Our Houses: Their Stories exhibition

8 Mar 2011 in Argyll & the Islands, Heritage, Highland, Visual Arts & Crafts

OUR HOUSES: THEIR STORIES is a biography of the 107 houses of Cairndow village at the head of Loch Fyne in Argyll which will be exhibited at Eden Court Theatre, Inverness, from 13 March to 2 April 2011.

Home is more than bricks and mortar but the building materials, the interior space and the outlook of your house affect how you use it. The sandstone threshold worn to a curve by generations of boots, the creak of the parana pine staircase, the feel of the light switch, the welcoming hearth, are all intrinsic to a sense of “home”.

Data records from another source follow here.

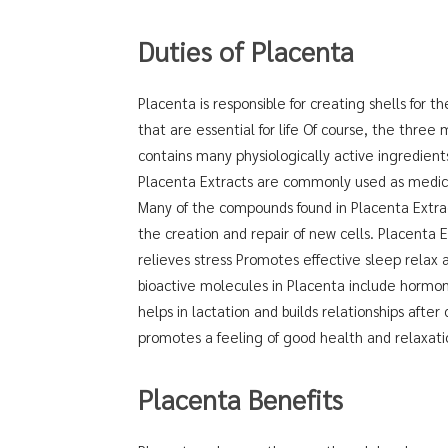
Duties of Placenta
Placenta is responsible for creating shells for 
that are essential for life Of course, the three 
contains many physiologically active ingredient
Placenta Extracts are commonly used as medicin
Many of the compounds found in Placenta Extrac
the creation and repair of new cells. Placenta 
relieves stress Promotes effective sleep relax 
bioactive molecules in Placenta include hormon
helps in lactation and builds relationships after
promotes a feeling of good health and relaxati
Placenta Benefits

Here We Are is an innovative community resource which profiles one parish. By looking at the past we can better appreciate where we are now and importantly, where we are headed and what we can do to influence that. Here We Are is run by the local community and is a Development Trust and now a Social Enterprise. Its resource centre opened 10 years ago.

In an early project we photographed all the houses and Alice Beattie meticulously recorded data about their inhabitants since the 1841 census. Gradually we amassed a photo gallery of people who lived in these houses. Out of this came the idea for a major two-year project combining oral, visual, manuscript and survey sources, OUR HOUSES: THEIR STORIES, which received a grant from the Heritage Lottery Fund.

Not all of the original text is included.